-- What this task involves --
Only the lines holding "pyautogui" are wanted here; copy each from the listing.

-- Data segment --
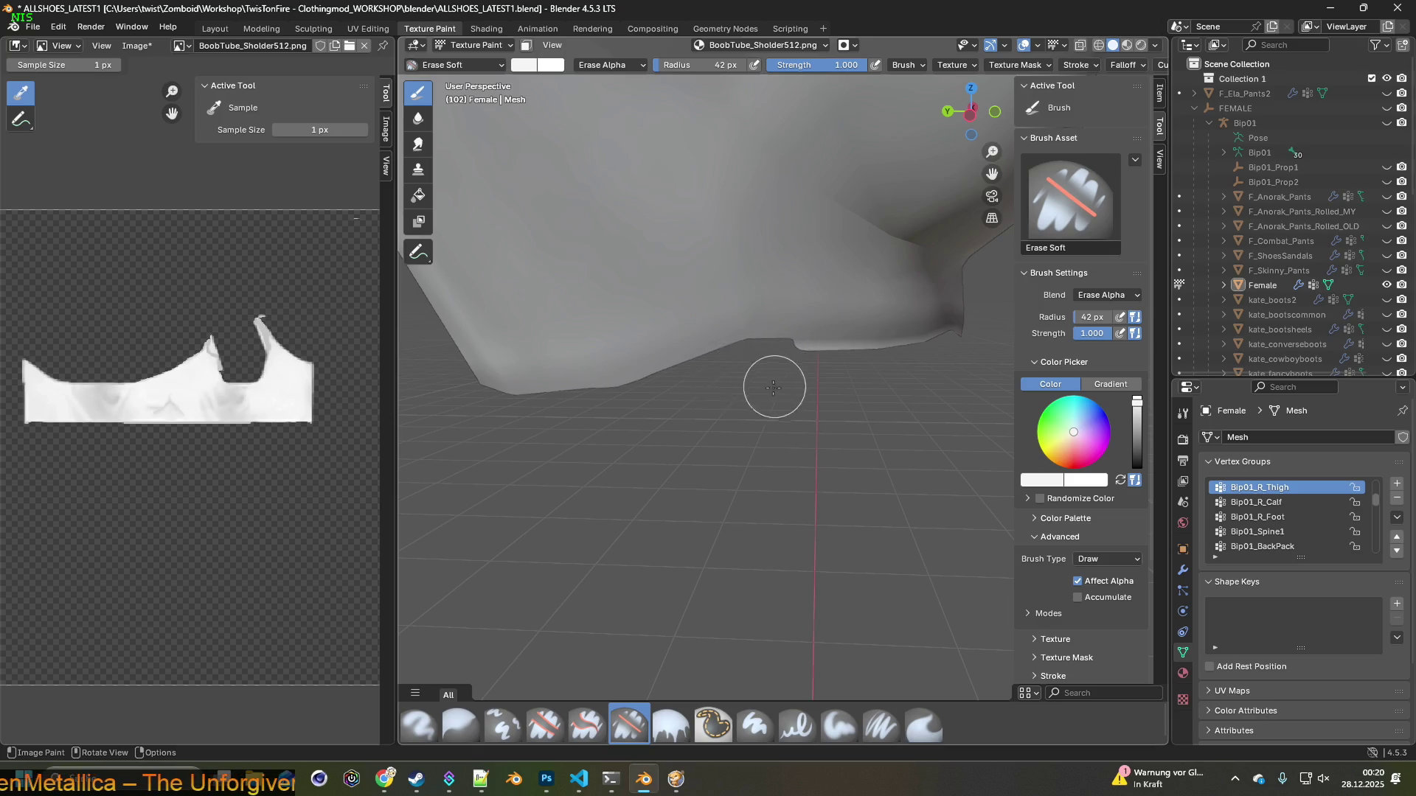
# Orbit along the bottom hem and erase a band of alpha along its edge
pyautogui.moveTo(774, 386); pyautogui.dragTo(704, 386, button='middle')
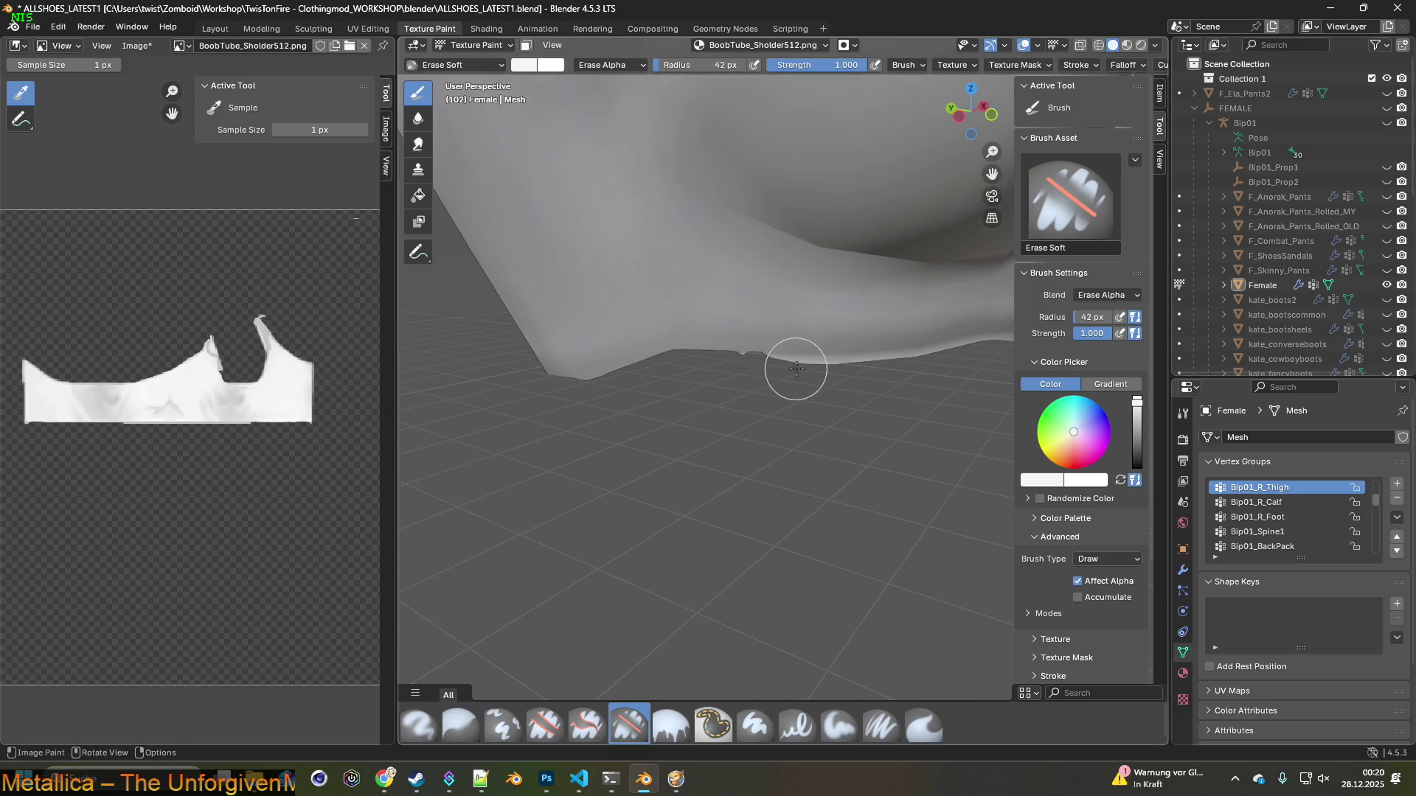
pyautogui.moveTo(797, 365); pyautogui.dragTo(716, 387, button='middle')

-- Exercise answer --
pyautogui.moveTo(774, 386); pyautogui.dragTo(704, 386, button='middle')
pyautogui.moveTo(797, 365); pyautogui.dragTo(716, 387, button='middle')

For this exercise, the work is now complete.